• **To do**
Across the items below, how many lines contain the string "CHÈQUE"? Reply with the count alone.

☆ ☆ ☆ ☆

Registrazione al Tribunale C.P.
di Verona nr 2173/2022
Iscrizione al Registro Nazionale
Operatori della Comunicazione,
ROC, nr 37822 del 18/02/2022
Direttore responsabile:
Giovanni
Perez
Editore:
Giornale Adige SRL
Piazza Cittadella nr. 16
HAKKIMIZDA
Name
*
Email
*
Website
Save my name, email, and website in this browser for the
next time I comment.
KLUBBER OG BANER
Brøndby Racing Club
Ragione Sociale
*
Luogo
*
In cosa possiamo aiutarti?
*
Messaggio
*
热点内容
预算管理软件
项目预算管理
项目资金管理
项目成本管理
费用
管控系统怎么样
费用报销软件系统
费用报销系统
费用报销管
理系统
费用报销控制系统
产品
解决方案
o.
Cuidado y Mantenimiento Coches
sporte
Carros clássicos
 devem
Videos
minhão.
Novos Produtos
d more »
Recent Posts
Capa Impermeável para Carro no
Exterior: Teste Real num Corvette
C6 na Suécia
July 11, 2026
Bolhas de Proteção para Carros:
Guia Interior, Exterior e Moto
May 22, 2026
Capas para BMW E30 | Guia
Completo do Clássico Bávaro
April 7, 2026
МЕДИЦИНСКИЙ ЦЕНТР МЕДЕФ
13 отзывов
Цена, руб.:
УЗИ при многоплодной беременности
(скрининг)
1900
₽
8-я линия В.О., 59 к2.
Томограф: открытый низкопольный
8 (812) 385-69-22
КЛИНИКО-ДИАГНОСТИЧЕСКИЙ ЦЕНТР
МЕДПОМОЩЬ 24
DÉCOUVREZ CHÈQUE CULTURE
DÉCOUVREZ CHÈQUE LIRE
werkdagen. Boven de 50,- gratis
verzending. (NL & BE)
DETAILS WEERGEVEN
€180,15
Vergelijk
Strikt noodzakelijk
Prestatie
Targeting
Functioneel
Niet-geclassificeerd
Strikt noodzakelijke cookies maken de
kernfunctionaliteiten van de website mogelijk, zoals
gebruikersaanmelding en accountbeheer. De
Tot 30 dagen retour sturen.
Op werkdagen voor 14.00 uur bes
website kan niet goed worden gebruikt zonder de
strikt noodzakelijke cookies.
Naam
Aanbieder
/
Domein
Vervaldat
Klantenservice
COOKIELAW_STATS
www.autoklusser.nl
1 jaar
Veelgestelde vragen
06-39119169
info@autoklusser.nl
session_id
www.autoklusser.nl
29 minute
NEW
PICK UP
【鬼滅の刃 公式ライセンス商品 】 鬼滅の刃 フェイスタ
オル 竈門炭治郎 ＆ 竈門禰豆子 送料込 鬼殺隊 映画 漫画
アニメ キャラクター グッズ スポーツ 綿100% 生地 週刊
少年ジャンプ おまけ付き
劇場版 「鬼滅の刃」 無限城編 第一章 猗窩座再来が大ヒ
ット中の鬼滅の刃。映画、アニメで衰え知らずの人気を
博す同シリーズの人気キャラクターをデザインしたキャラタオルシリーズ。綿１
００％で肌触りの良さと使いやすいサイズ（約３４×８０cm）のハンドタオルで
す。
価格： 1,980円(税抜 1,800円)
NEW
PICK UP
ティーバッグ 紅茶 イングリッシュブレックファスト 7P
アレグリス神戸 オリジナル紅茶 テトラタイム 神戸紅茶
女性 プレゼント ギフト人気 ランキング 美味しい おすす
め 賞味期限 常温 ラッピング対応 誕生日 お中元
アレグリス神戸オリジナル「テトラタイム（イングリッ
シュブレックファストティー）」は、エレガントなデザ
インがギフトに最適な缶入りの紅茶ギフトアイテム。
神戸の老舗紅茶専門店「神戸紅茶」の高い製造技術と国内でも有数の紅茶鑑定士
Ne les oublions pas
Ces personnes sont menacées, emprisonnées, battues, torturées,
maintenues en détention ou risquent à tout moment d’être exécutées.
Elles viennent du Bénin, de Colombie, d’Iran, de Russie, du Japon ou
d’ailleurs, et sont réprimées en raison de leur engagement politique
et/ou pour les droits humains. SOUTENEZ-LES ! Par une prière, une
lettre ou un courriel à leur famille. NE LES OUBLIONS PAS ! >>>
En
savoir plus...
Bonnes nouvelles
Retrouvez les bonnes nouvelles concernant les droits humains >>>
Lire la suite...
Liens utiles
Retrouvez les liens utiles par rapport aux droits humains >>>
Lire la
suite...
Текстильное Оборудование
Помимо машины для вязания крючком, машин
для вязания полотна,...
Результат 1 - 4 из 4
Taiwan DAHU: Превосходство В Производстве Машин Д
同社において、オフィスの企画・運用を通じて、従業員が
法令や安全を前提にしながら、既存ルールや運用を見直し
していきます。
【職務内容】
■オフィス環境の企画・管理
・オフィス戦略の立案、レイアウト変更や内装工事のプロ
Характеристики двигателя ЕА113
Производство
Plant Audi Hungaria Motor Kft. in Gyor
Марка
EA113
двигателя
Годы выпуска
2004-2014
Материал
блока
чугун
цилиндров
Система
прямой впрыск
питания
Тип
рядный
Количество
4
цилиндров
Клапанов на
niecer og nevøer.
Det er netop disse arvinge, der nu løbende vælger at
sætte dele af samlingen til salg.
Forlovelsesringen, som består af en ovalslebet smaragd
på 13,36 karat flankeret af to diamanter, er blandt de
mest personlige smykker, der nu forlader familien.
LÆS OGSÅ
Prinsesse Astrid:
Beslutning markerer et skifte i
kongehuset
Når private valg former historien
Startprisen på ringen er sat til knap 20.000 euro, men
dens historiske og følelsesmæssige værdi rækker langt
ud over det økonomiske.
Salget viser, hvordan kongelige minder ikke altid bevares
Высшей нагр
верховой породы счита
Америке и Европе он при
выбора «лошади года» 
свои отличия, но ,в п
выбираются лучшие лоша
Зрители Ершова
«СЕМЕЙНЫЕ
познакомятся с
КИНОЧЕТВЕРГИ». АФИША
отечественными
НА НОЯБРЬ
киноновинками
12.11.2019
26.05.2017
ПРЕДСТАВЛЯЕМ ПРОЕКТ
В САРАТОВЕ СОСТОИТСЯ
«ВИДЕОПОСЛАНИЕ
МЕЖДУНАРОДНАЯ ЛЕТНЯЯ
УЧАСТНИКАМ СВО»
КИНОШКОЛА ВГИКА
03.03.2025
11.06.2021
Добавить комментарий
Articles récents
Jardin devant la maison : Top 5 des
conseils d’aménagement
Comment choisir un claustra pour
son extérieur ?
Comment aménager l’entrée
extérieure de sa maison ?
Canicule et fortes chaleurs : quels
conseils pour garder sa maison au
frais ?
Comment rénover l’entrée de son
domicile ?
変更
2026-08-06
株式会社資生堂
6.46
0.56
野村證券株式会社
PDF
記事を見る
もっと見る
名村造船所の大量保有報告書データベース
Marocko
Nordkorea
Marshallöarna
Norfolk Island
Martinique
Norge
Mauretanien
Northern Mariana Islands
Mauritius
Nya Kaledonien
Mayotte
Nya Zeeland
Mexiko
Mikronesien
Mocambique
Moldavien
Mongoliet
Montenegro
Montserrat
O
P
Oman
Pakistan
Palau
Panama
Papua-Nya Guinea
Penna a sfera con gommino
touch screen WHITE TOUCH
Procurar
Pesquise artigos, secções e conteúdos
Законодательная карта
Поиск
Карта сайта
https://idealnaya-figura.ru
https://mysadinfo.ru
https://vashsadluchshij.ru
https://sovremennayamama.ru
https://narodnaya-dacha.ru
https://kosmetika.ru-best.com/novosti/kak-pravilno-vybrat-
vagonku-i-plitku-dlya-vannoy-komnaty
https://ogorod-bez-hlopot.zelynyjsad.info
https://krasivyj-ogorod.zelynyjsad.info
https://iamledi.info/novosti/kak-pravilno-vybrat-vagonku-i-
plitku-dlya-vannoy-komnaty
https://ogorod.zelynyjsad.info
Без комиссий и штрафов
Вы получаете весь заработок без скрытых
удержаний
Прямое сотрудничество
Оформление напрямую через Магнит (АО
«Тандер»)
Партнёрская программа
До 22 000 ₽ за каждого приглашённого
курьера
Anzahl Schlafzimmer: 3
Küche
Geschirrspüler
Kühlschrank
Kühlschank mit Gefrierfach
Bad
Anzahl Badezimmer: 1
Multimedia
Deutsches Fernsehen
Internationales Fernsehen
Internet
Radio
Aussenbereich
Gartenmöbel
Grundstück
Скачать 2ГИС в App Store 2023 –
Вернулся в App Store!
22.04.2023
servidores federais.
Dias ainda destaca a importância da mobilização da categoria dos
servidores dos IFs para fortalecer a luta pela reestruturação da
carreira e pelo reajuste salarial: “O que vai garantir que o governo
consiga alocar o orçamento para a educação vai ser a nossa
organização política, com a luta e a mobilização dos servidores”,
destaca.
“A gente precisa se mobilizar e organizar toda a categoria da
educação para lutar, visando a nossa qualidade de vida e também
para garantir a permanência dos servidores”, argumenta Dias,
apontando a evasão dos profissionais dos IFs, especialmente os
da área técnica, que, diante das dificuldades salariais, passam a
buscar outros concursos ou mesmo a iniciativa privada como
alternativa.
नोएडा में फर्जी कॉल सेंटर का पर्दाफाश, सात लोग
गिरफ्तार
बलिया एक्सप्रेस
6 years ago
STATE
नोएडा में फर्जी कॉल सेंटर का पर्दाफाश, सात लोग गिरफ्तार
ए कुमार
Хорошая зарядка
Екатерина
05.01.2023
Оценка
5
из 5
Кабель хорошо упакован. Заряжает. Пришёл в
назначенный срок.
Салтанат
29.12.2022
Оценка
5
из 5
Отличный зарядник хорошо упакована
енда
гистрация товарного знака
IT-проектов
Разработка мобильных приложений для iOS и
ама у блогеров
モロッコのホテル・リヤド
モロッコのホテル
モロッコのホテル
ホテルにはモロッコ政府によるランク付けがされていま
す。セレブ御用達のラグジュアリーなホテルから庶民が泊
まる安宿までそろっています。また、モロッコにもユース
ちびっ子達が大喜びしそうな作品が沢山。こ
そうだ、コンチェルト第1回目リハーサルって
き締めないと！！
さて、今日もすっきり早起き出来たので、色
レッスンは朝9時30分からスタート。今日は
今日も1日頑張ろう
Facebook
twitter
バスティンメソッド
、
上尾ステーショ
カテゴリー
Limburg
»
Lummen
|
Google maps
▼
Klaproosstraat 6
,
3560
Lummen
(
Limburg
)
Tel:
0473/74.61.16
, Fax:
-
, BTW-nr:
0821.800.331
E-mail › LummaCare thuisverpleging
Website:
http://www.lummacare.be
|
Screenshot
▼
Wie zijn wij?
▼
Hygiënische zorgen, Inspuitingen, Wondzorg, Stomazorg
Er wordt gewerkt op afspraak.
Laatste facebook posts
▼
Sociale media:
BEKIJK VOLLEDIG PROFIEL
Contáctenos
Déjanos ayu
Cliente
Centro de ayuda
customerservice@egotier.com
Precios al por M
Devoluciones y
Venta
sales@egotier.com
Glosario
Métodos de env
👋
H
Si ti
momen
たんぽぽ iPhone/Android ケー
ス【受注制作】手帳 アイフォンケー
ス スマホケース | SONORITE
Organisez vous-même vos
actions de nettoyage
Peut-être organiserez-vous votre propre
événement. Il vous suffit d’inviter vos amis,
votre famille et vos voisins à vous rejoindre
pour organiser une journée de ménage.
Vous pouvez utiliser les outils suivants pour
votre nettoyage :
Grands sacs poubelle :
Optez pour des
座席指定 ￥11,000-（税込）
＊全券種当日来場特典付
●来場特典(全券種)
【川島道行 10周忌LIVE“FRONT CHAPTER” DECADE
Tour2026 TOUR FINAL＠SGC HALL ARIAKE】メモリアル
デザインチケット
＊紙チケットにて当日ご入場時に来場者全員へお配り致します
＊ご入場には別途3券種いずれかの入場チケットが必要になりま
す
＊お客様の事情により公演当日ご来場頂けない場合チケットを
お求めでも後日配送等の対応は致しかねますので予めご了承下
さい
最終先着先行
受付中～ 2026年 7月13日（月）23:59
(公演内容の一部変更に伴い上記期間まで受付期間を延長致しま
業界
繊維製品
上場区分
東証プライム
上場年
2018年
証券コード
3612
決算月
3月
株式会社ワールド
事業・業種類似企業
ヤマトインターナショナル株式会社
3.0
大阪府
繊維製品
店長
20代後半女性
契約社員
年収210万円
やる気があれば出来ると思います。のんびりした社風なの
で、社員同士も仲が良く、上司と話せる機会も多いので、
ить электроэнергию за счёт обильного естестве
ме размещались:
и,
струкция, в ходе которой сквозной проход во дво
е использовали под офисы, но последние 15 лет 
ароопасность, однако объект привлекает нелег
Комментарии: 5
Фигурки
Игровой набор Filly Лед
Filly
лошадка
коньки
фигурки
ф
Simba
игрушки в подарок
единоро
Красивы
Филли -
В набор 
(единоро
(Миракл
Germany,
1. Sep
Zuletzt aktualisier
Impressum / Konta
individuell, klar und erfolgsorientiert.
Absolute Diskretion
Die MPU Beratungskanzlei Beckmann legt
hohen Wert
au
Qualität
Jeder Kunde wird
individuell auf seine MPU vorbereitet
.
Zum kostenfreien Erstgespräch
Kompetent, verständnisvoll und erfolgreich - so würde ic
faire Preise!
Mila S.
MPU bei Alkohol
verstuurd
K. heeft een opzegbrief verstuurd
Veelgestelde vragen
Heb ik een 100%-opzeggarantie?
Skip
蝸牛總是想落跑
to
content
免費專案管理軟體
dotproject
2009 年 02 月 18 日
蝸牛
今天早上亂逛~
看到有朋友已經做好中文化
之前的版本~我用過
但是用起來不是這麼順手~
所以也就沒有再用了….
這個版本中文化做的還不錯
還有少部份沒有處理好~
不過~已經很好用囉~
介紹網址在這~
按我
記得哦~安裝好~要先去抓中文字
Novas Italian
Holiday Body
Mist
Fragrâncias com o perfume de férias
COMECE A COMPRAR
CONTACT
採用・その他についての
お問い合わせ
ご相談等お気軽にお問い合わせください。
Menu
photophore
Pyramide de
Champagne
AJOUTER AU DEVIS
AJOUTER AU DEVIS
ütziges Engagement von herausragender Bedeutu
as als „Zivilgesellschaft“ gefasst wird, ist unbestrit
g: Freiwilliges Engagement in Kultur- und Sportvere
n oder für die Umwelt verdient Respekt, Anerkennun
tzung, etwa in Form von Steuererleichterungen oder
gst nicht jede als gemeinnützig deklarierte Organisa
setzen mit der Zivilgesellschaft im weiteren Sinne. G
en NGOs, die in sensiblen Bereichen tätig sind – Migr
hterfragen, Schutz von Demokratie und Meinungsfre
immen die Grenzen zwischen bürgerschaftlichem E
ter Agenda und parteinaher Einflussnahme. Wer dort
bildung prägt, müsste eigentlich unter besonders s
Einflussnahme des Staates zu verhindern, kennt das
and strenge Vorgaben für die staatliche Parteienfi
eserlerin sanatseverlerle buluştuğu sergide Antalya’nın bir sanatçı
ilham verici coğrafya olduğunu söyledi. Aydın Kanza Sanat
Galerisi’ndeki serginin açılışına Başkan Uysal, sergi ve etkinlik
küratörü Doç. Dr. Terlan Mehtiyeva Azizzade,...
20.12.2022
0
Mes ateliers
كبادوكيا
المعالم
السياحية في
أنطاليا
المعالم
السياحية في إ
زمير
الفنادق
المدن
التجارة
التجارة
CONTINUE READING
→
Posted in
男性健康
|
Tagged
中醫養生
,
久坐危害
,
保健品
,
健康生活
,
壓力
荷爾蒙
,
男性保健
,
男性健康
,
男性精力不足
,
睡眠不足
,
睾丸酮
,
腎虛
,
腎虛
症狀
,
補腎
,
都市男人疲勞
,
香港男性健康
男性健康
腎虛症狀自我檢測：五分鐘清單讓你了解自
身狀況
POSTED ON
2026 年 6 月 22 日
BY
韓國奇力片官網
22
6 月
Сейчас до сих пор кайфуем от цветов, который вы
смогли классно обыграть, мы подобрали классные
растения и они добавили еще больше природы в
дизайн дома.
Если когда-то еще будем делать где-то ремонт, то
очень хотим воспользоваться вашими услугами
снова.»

☆ ☆ ☆ ☆

• **Finished exercise**
2